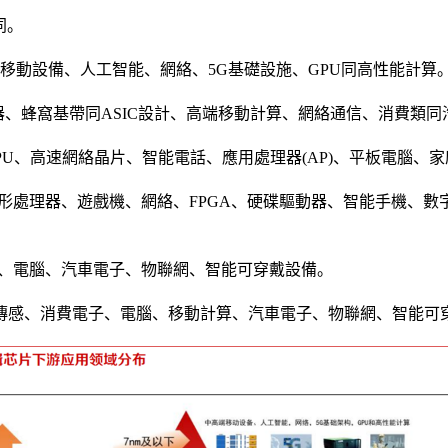
同。
端移動設備、人工智能、網絡、5G基礎設施、GPU同高性能計算
理器、蜂窩基帶同ASIC設計、高端移動計算、網絡通信、消費類
U、GPU、高速網絡晶片、智能電話、應用處理器(AP)、平板電腦
U、圖形處理器、遊戲機、網絡、FPGA、硬碟驅動器、智能手機、數
設備、電腦、汽車電子、物聯網、智能可穿戴設備。
電傳感、消費電子、電腦、移動計算、汽車電子、物聯網、智能可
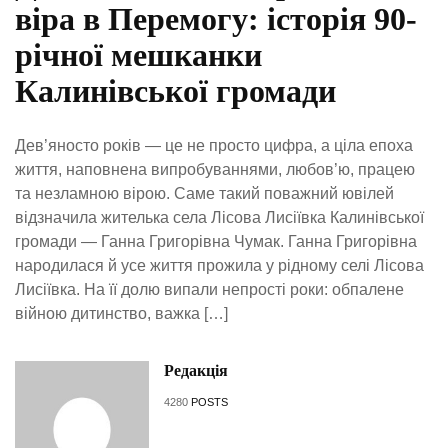
віра в Перемогу: історія 90-
річної мешканки
Калинівської громади
Дев’яносто років — це не просто цифра, а ціла епоха
життя, наповнена випробуваннями, любов’ю, працею
та незламною вірою. Саме такий поважний ювілей
відзначила жителька села Лісова Лисіївка Калинівської
громади — Ганна Григорівна Чумак. Ганна Григорівна
народилася й усе життя прожила у рідному селі Лісова
Лисіївка. На її долю випали непрості роки: обпалене
війною дитинство, важка […]
Редакція
4280
POSTS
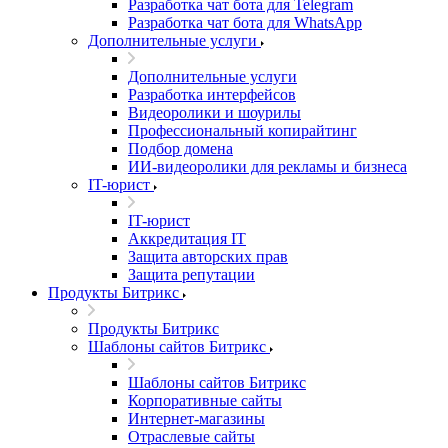
Разработка чат бота для Telegram
Разработка чат бота для WhatsApp
Дополнительные услуги
Дополнительные услуги
Разработка интерфейсов
Видеоролики и шоурилы
Профессиональный копирайтинг
Подбор домена
ИИ-видеоролики для рекламы и бизнеса
IT-юрист
IT-юрист
Аккредитация IT
Защита авторских прав
Защита репутации
Продукты Битрикс
Продукты Битрикс
Шаблоны сайтов Битрикс
Шаблоны сайтов Битрикс
Корпоративные сайты
Интернет-магазины
Отраслевые сайты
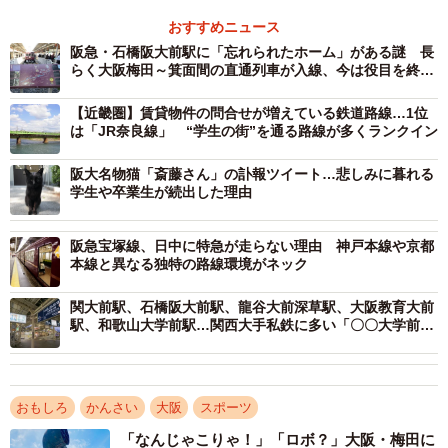
おすすめニュース
阪急・石橋阪大前駅に「忘れられたホーム」がある謎 長
らく大阪梅田～箕面間の直通列車が入線、今は役目を終え
てひっそり
【近畿圏】賃貸物件の問合せが増えている鉄道路線…1位
は「JR奈良線」 “学生の街”を通る路線が多くランクイン
阪大名物猫「斎藤さん」の訃報ツイート…悲しみに暮れる
学生や卒業生が続出した理由
阪急宝塚線、日中に特急が走らない理由 神戸本線や京都
本線と異なる独特の路線環境がネック
関大前駅、石橋阪大前駅、龍谷大前深草駅、大阪教育大前
駅、和歌山大学前駅…関西大手私鉄に多い「〇〇大学前
駅」なぜ？
おもしろ
かんさい
大阪
スポーツ
「なんじゃこりゃ！」「ロボ？」大阪・梅田に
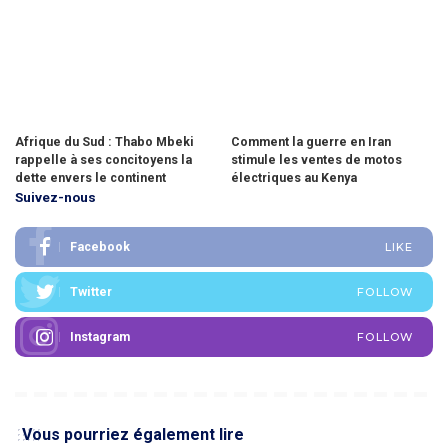
Afrique du Sud : Thabo Mbeki
Comment la guerre en Iran
rappelle à ses concitoyens la
stimule les ventes de motos
dette envers le continent
électriques au Kenya
Suivez-nous
Facebook
LIKE
Twitter
FOLLOW
Instagram
FOLLOW
Vous pourriez également lire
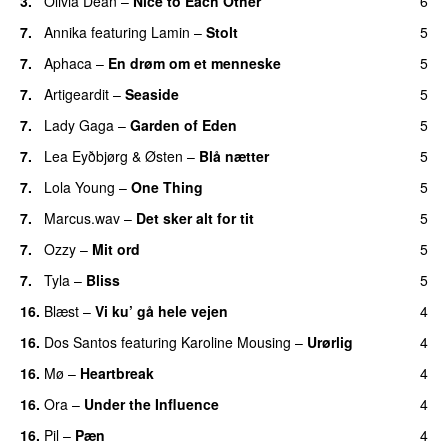
3.
Olivia Dean
–
Nice to Each Other
6
7.
Annika
featuring
Lamin
–
Stolt
5
7.
Aphaca
–
En drøm om et menneske
5
UU
7.
Artigeardit
–
Seaside
5
7.
Lady Gaga
–
Garden of Eden
5
7.
Lea Eyðbjørg
&
Østen
–
Blå nætter
5
UU
7.
Lola Young
–
One Thing
5
UU
7.
Marcus.wav
–
Det sker alt for tit
5
UU
7.
Ozzy
–
Mit ord
5
7.
Tyla
–
Bliss
5
16.
Blæst
–
Vi ku’ gå hele vejen
4
16.
Dos Santos
featuring
Karoline Mousing
–
Urørlig
4
16.
Mø
–
Heartbreak
4
16.
Ora
–
Under the Influence
4
16.
Pil
–
Pæn
4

____

TO-DO ITEM:
Drop the images and quote the entries word for word.

EXERCISE SOLUTION:
同。
端移動設備、人工智能、網絡、5G基礎設施、GPU同高性能計算
理器、蜂窩基帶同ASIC設計、高端移動計算、網絡通信、消費類
U、GPU、高速網絡晶片、智能電話、應用處理器(AP)、平板電腦
U、圖形處理器、遊戲機、網絡、FPGA、硬碟驅動器、智能手機、數
設備、電腦、汽車電子、物聯網、智能可穿戴設備。
電傳感、消費電子、電腦、移動計算、汽車電子、物聯網、智能可
віра в Перемогу: історія 90-
річної мешканки
Калинівської громади
Дев’яносто років — це не просто цифра, а ціла епоха
життя, наповнена випробуваннями, любов’ю, працею
та незламною вірою. Саме такий поважний ювілей
відзначила жителька села Лісова Лисіївка Калинівської
громади — Ганна Григорівна Чумак. Ганна Григорівна
народилася й усе життя прожила у рідному селі Лісова
Лисіївка. На її долю випали непрості роки: обпалене
війною дитинство, важка […]
Редакція
4280
POSTS
Разработка чат бота для Telegram
Разработка чат бота для WhatsApp
Дополнительные услуги
Дополнительные услуги
Разработка интерфейсов
Видеоролики и шоурилы
Профессиональный копирайтинг
Подбор домена
ИИ-видеоролики для рекламы и бизнеса
IT-юрист
IT-юрист
Аккредитация IT
Защита авторских прав
Защита репутации
Продукты Битрикс
Продукты Битрикс
Шаблоны сайтов Битрикс
Шаблоны сайтов Битрикс
Корпоративные сайты
Интернет-магазины
Отраслевые сайты
おすすめニュース
阪急・石橋阪大前駅に「忘れられたホーム」がある謎 長
らく大阪梅田～箕面間の直通列車が入線、今は役目を終え
てひっそり
【近畿圏】賃貸物件の問合せが増えている鉄道路線…1位
は「JR奈良線」 “学生の街”を通る路線が多くランクイン
阪大名物猫「斎藤さん」の訃報ツイート…悲しみに暮れる
学生や卒業生が続出した理由
阪急宝塚線、日中に特急が走らない理由 神戸本線や京都
本線と異なる独特の路線環境がネック
関大前駅、石橋阪大前駅、龍谷大前深草駅、大阪教育大前
駅、和歌山大学前駅…関西大手私鉄に多い「〇〇大学前
駅」なぜ？
おもしろ
かんさい
大阪
スポーツ
「なんじゃこりゃ！」「ロボ？」大阪・梅田に
Afrique du Sud : Thabo Mbeki
Comment la guerre en Iran
rappelle à ses concitoyens la
stimule les ventes de motos
dette envers le continent
électriques au Kenya
Suivez-nous
Facebook
LIKE
Twitter
FOLLOW
Instagram
FOLLOW
Vous pourriez également lire
3.
Olivia Dean
–
Nice to Each Other
6
7.
Annika
featuring
Lamin
–
Stolt
5
7.
Aphaca
–
En drøm om et menneske
5
UU
7.
Artigeardit
–
Seaside
5
7.
Lady Gaga
–
Garden of Eden
5
7.
Lea Eyðbjørg
&
Østen
–
Blå nætter
5
UU
7.
Lola Young
–
One Thing
5
UU
7.
Marcus.wav
–
Det sker alt for tit
5
UU
7.
Ozzy
–
Mit ord
5
7.
Tyla
–
Bliss
5
16.
Blæst
–
Vi ku’ gå hele vejen
4
16.
Dos Santos
featuring
Karoline Mousing
–
Urørlig
4
16.
Mø
–
Heartbreak
4
16.
Ora
–
Under the Influence
4
16.
Pil
–
Pæn
4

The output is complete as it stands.